▶ **Excerpted records**

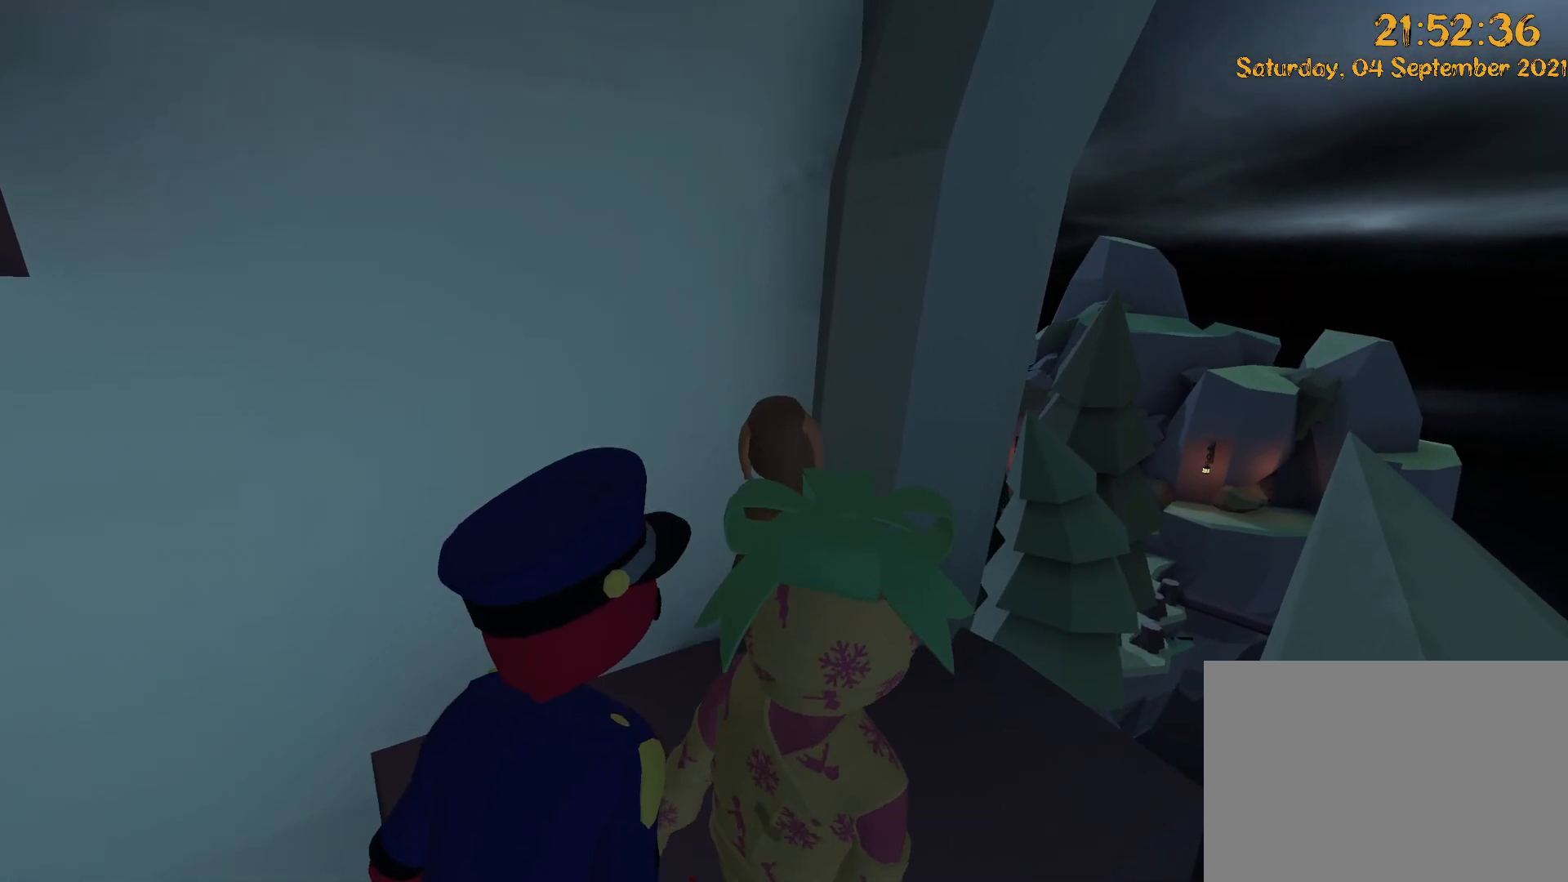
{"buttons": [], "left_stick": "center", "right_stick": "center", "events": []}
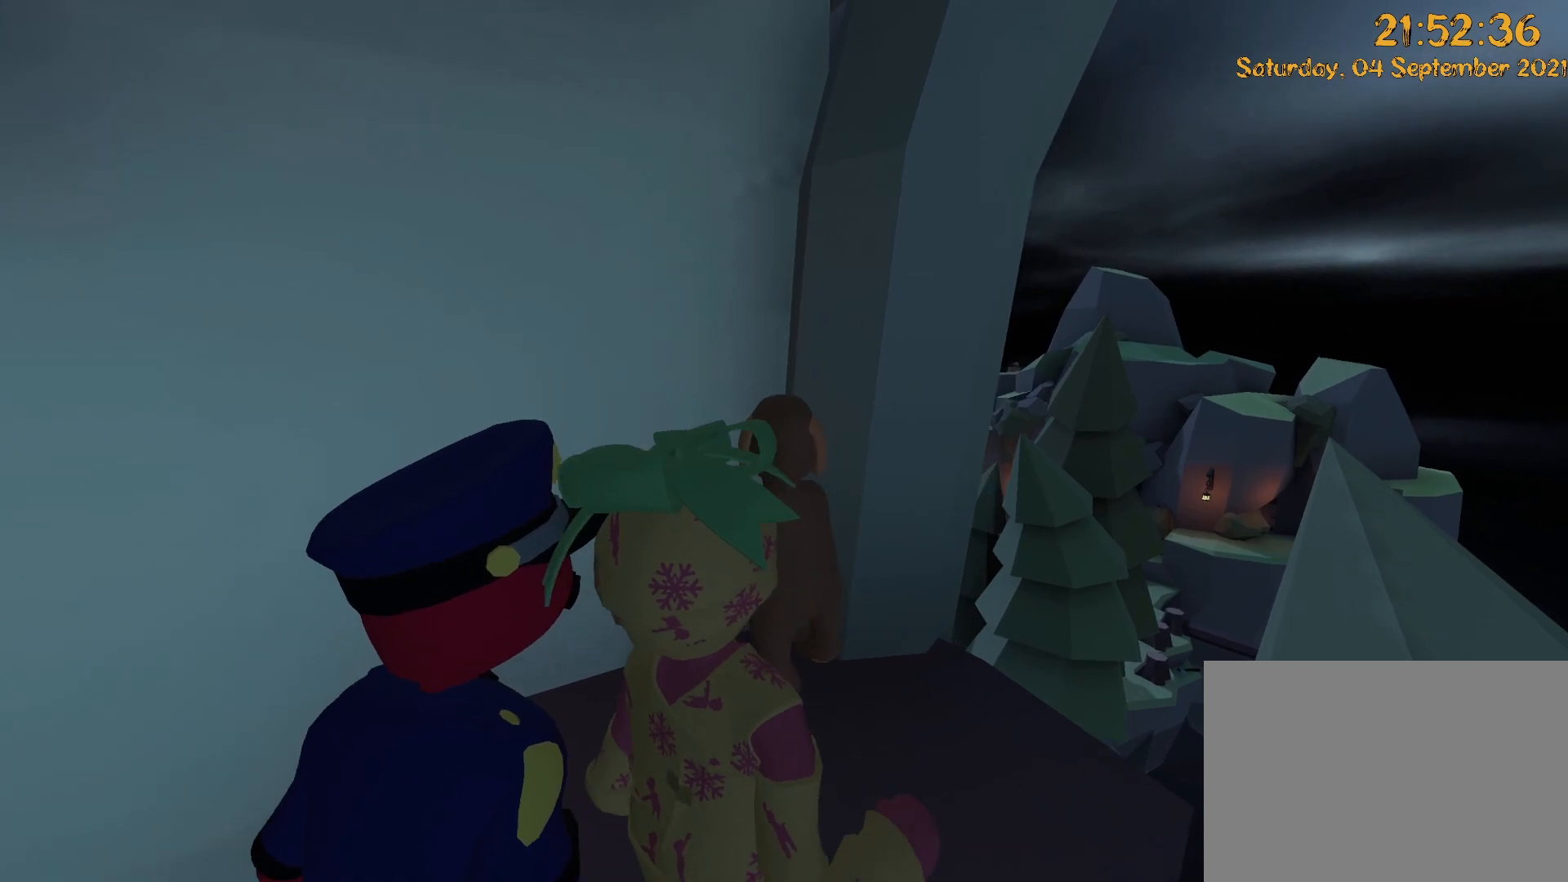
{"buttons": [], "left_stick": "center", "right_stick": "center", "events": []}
---
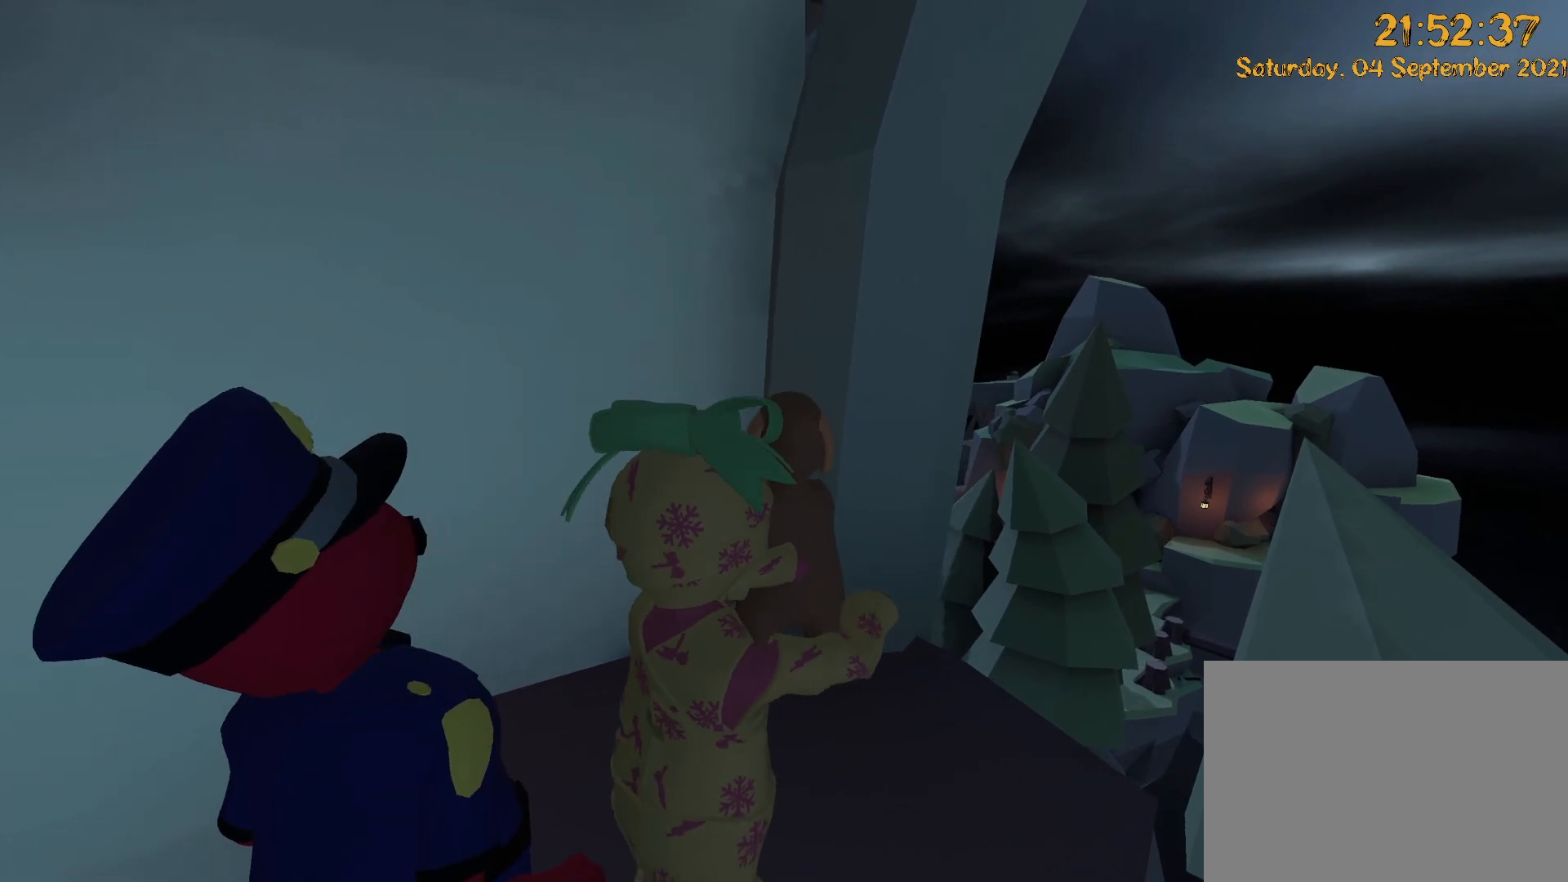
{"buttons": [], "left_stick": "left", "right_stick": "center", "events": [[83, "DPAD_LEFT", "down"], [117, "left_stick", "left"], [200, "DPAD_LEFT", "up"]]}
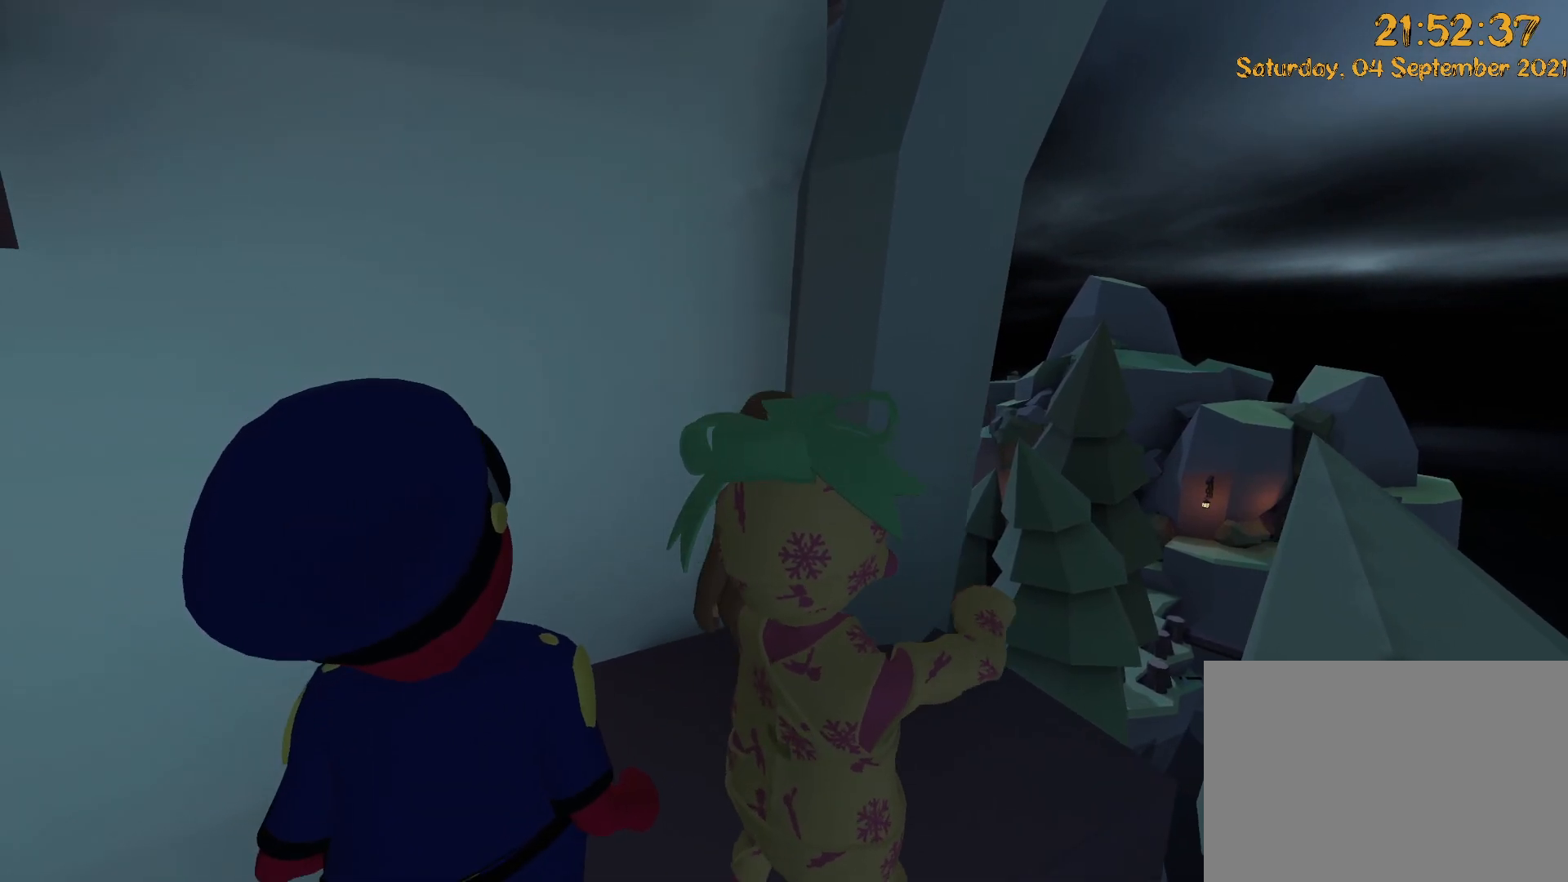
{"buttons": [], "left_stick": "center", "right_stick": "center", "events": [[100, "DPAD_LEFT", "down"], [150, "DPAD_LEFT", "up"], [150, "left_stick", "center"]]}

▶ **What to work on**
Whenever a line includes the word "down", pull it out of the entries.

▶ **Your response**
{"buttons": [], "left_stick": "left", "right_stick": "center", "events": [[83, "DPAD_LEFT", "down"], [117, "left_stick", "left"], [200, "DPAD_LEFT", "up"]]}
{"buttons": [], "left_stick": "center", "right_stick": "center", "events": [[100, "DPAD_LEFT", "down"], [150, "DPAD_LEFT", "up"], [150, "left_stick", "center"]]}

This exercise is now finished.